Plötzlich meinte jeder, mich als Mensch beurteilen zu dürfen. Ich bin ein zurückhaltender Typ und kann nicht gleich ein Verhältnis zu jedem aufbauen. So kam es, dass die Journalisten der Meinung waren, ich hätte was gegen sie persönlich. Dann wurde entsprechend negativ über mich geschrieben, was mich wiederum noch kritischer machte und noch zurückhaltender sein ließ. Aber inzwischen hat sich das Verhältnis sehr normalisiert.

Jetzt sind Sie auch Rekordweltmeister, da ist der Respekt entsprechend groß ...
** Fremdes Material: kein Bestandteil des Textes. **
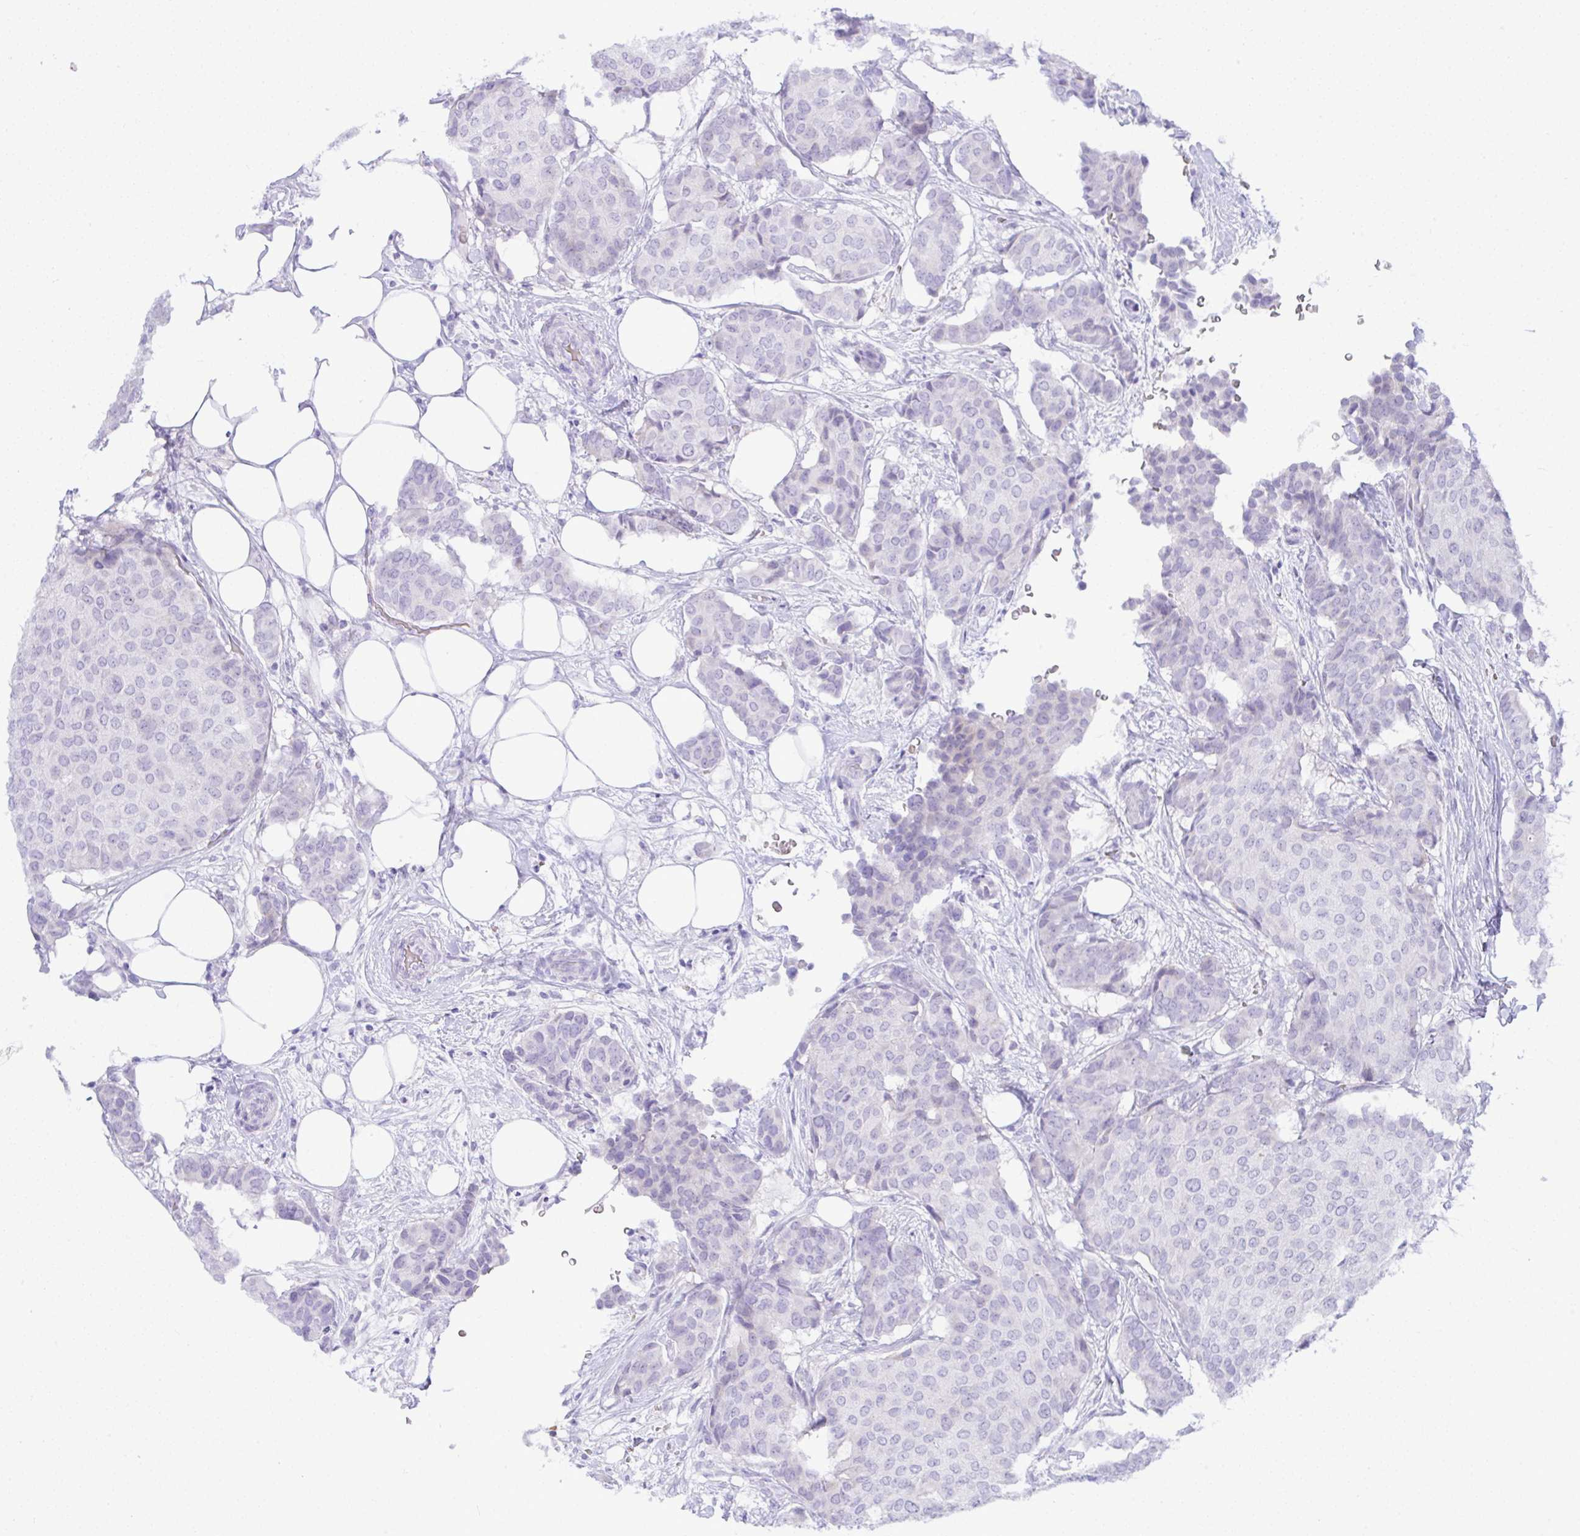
{"staining": {"intensity": "negative", "quantity": "none", "location": "none"}, "tissue": "breast cancer", "cell_type": "Tumor cells", "image_type": "cancer", "snomed": [{"axis": "morphology", "description": "Duct carcinoma"}, {"axis": "topography", "description": "Breast"}], "caption": "Tumor cells show no significant expression in intraductal carcinoma (breast).", "gene": "SEL1L2", "patient": {"sex": "female", "age": 75}}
Moment, bei Respekt geht es doch gar nicht um Titel und Erfolge. Das meine ich nicht nur in Bezug auf die Medien: Auch wir Fahrer auf der Strecke sollten vor anderen Respekt haben, egal in welchem Auto die sitzen, egal, welche Leistung sie bringen. Es gibt einen guten Grund dafür, wenn einer es überhaupt so weit geschafft hat. Dieser Respekt ist mir wichtig. Früher musste ich mich selbst noch mit Fahrern der alten Generation herumschlagen, die den Lehrmeister spielten. Die wollten dem jungen Kerl erst mal zeigen, wo der Hase läuft.

Und wo lief der Hase?

Es gab zum Beispiel die schönen Bremstests. Da fährt man in eine Vollgaskurve rein, und plötzlich ist der Vordermann der Meinung, er müsste mal vom Gas gehen und einen eine Runde lang blockieren. Und wenn man das Gleiche tat, vertrugen die Alten das nicht. Jetzt, wo ich selbst ein erfahrener Fahrer bin, würde ich mit den Jungen nie so umspringen.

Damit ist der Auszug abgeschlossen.